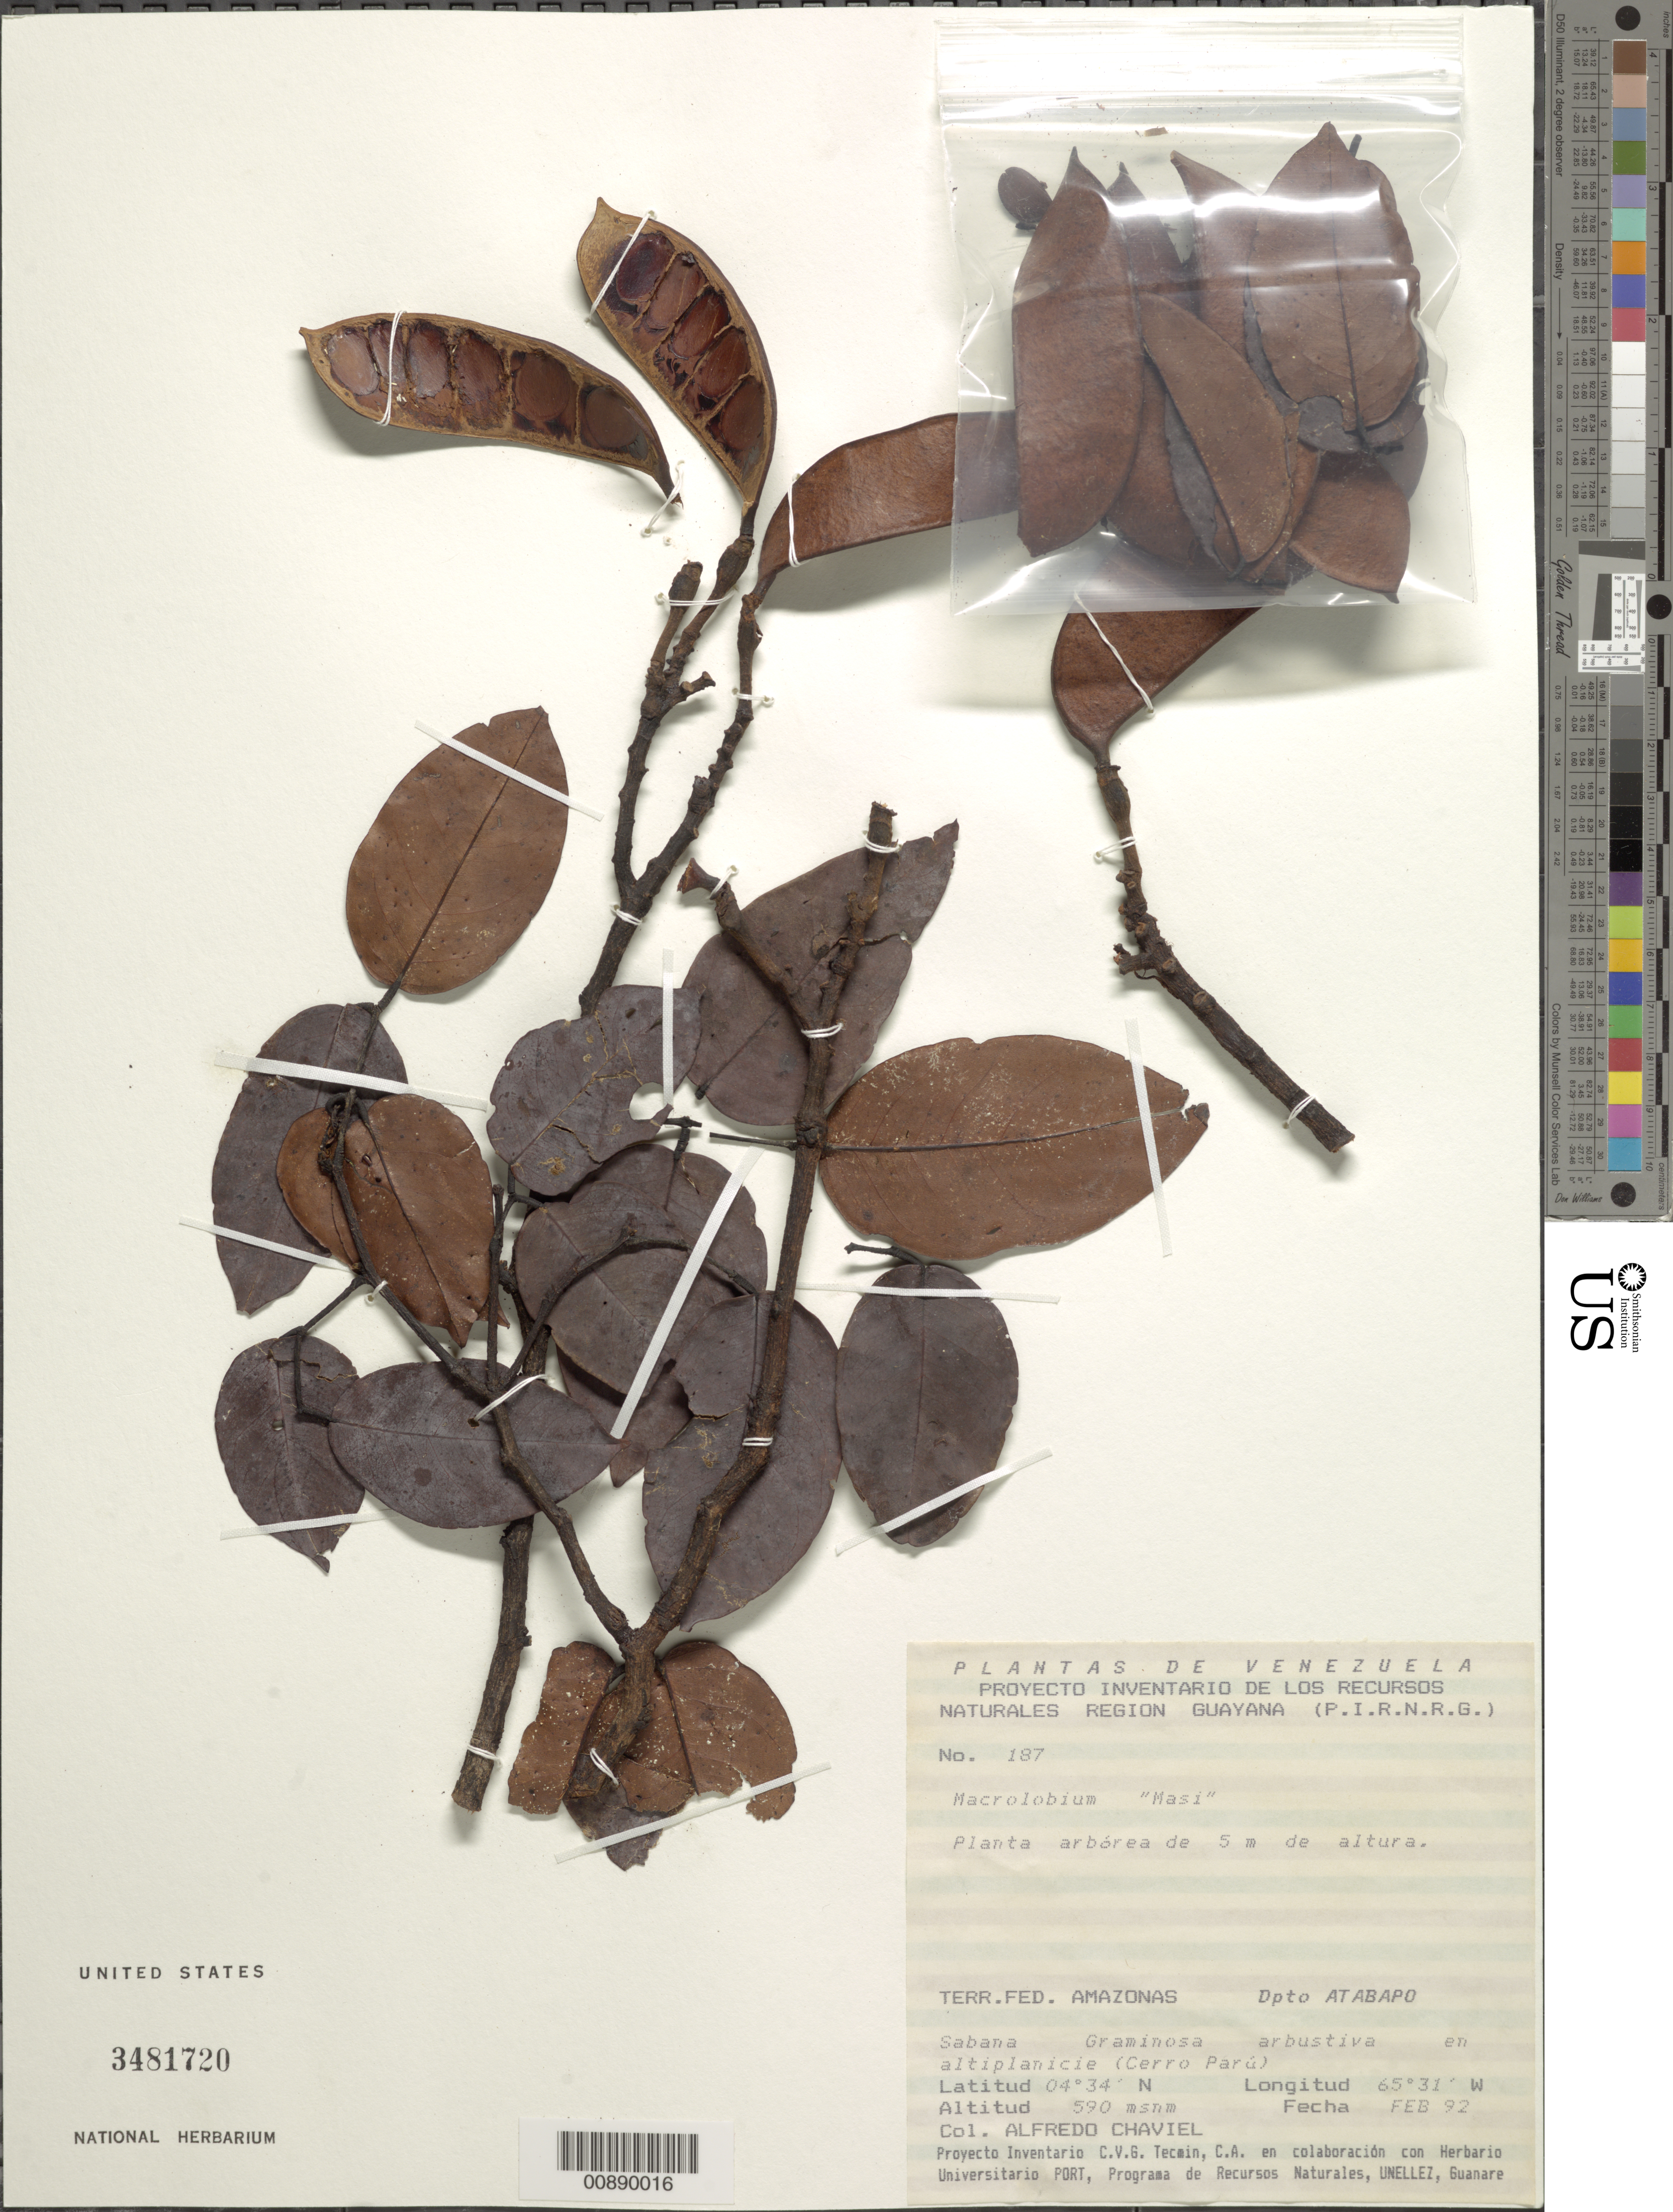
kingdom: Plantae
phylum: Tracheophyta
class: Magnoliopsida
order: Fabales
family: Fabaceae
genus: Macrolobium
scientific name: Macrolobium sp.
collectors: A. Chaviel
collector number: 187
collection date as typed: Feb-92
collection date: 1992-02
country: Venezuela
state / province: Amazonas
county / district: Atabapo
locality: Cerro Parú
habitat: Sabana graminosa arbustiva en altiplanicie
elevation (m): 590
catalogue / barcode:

▶ PROBLEM STATEMENT: Could you render the rows above as a numbered list, with blank lines skipped and the pictures left out?

▶ EXPECTED ANSWER:
1. kingdom: Plantae
2. phylum: Tracheophyta
3. class: Magnoliopsida
4. order: Fabales
5. family: Fabaceae
6. genus: Macrolobium
7. scientific name: Macrolobium sp.
8. collectors: A. Chaviel
9. collector number: 187
10. collection date as typed: Feb-92
11. collection date: 1992-02
12. country: Venezuela
13. state / province: Amazonas
14. county / district: Atabapo
15. locality: Cerro Parú
16. habitat: Sabana graminosa arbustiva en altiplanicie
17. elevation (m): 590
18. catalogue / barcode:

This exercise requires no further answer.